The filing of the case comes just days after the DVAC booked another former AIADMK minister S P Velumani, a close confidante of party general secretary Edappadi K Palaniswami, for alleged corruption in awarding tenders relating to stormwater drain and road work of the Greater Chennai Corporation (GCC) in 2018.
In an FIR filed on Friday, the DVAC booked Vaithilingam, who now owes allegiance to O Panneerselvam after being expelled from the AIADMK, his sons, and Shriram Properties. The agency alleged in its FIR that the above mentioned company routed Rs 27.9 crore bribe money to a shell company run by the family of Vaithilingam for grant of permission for planning of a residential complex.

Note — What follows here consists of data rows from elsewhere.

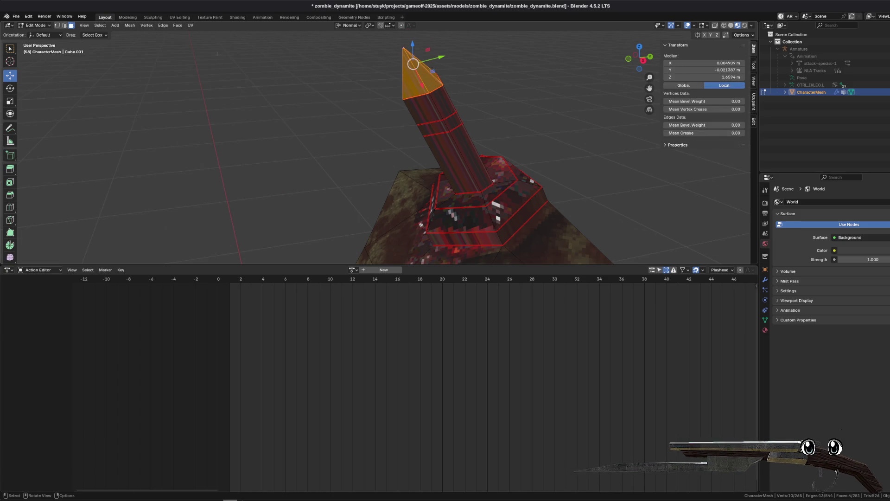
key(ctrl+z)
key(ctrl+z)
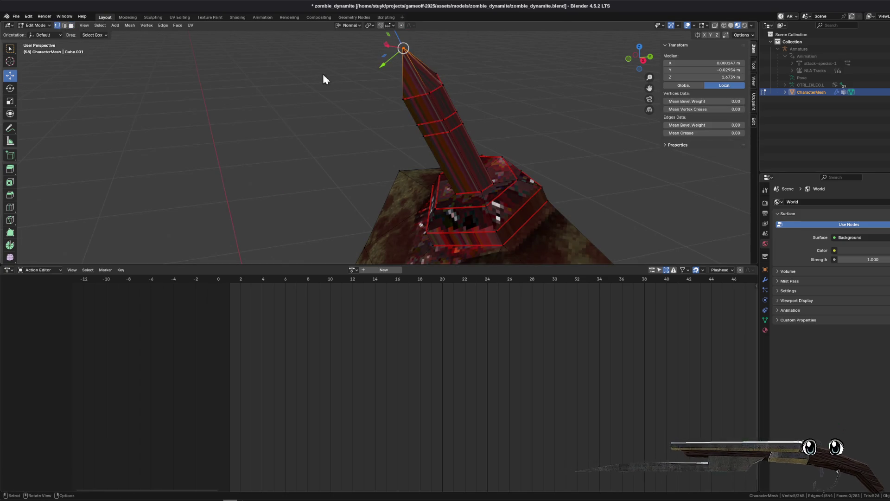
- Merge the tip's vertices By Distance and clear the selection
right_click(323, 74)
mouse_move(314, 212)
click(367, 239)
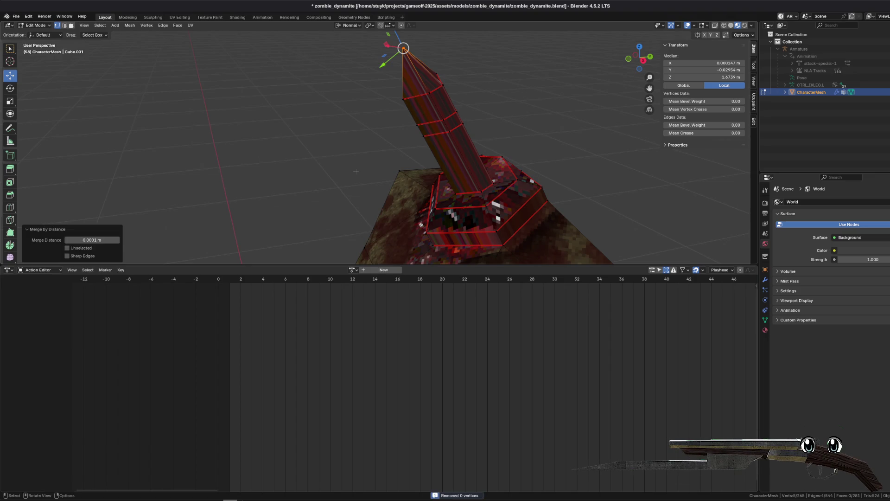
click(356, 171)
click(71, 26)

The real estate major had sought permission to construct about 1,500 residential housing units and office space on a 58 acre plot in Perungalathur on the Chennai-Tiruchirapalli national highway. The FIR was filed based on a complaint filed by Arappor Iyakkam, an anti-corruption NGO run by Jayaram Venkatesan, with the DVAC.
Vaithilingam was housing minister from 2011 to 2016 during the AIADMK regime. The FIR said Shriram Properties submitted a planning permission proposal before the Chennai Metropolitan Development Authority (CMDA) for construction of an office-cum-residential complex in Perungalathur in December 2013.
“However, the file which was pending for more than a year received approval on February 24, 2016 (days before the assembly elections were announced),” the DVAC said, adding that the approval was sanctioned only after Shriram Properties routed the money to a shell company owned by the sons of the minister.
“The bribe was paid to Muthammal Estates Pvt Ltd, a shell company of Vaithilingam’s sons and was shown as an unsecured loan given by Bharath Coal Chemicals Ltd, a group firm of Shriram Properties,” the DIR added.